When Mac OS Snow Leopard is installed onto a 12-core Mac, it defaults to 64bit mode.
Unfortunately, all Avid applications that run on Mac require it to be running in 32bit mode. They may install but that doesn’t mean to say they’ll behave.
For example, Media Composer will pretend everything is hunky-dory, but will stubbornly refuse to see any Avid hardware, including the Nitris DX and the dongle.To check what mode your Mac is running in, go to the Apple menu and click “About This Mac.
In the left-hand column, click the “Software” heading and take a gander at the second-to-last entry, “64-bit Kernel and Extensions”.
If it says “Yes”, your Mac is running in 64bit mode.
If it says “No”, it’s running in 32bit mode.
To set it to 64bit mode, first we have to make sure your root account is enabled and that you know the password for it.
To enable the root account, first check you’re allowed to administer your computer! Don’t want to go annoying the local sysadmin!
Now you know you’re important enough, navigate to Macintosh HD>System>Library>CoreServices and launch the “Directory Utility.app”.
In here, click the lock to allow you to make changes, then go to the “Edit” menu on your menu bar and choose “Enable Root User”. It should ask you to create a password, so do so.
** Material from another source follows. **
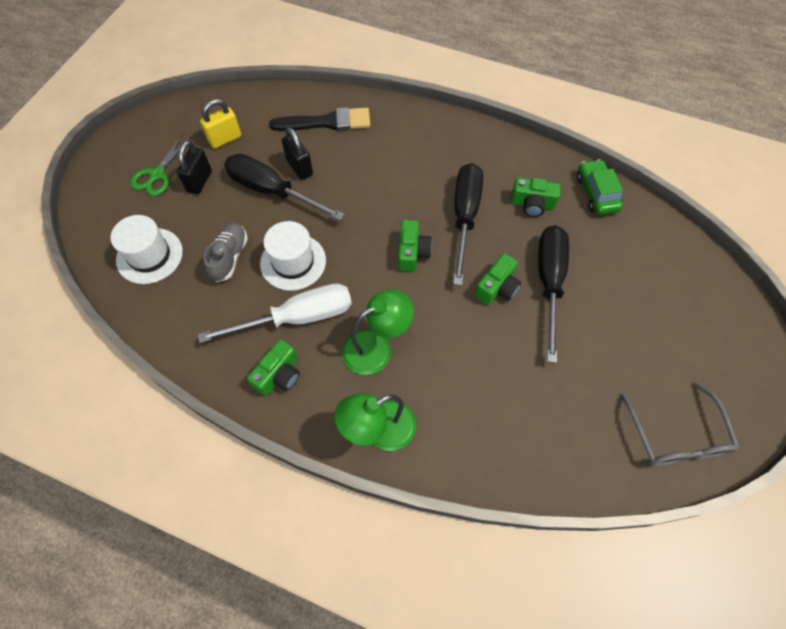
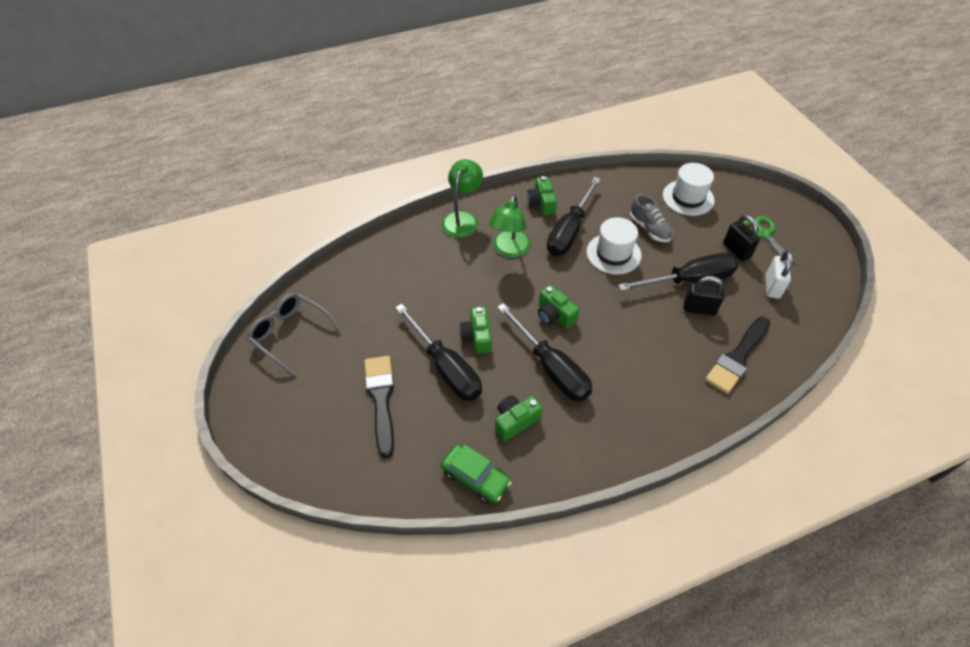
camera: 135 degrees right, 10 degrees down
white screwdriver [198,283,352,343] -> black screwdriver [547,177,601,256]
yellow padlock [200,99,241,149] -> white padlock [765,250,792,298]
none -> black brush [364,356,394,458]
Make sure it’s something secure, but that you can remember.
Now close the Directory Utility and open the Terminal (which can be found in Applications>Utilities).
Now type the following:
sudo systemsetup -setkernelbootarchitecture i386
Hitting return should prompt you for a password, at which point you should enter the root password you created in the Directory Utility.
Once you’ve entered that, the terminal should report:
setting kernel architecture to: i386
changes to kernel architecture have been saved.
Now restart your Mac and then check System Profiler again.
64-bit Kernel and Extensions should now read “No”.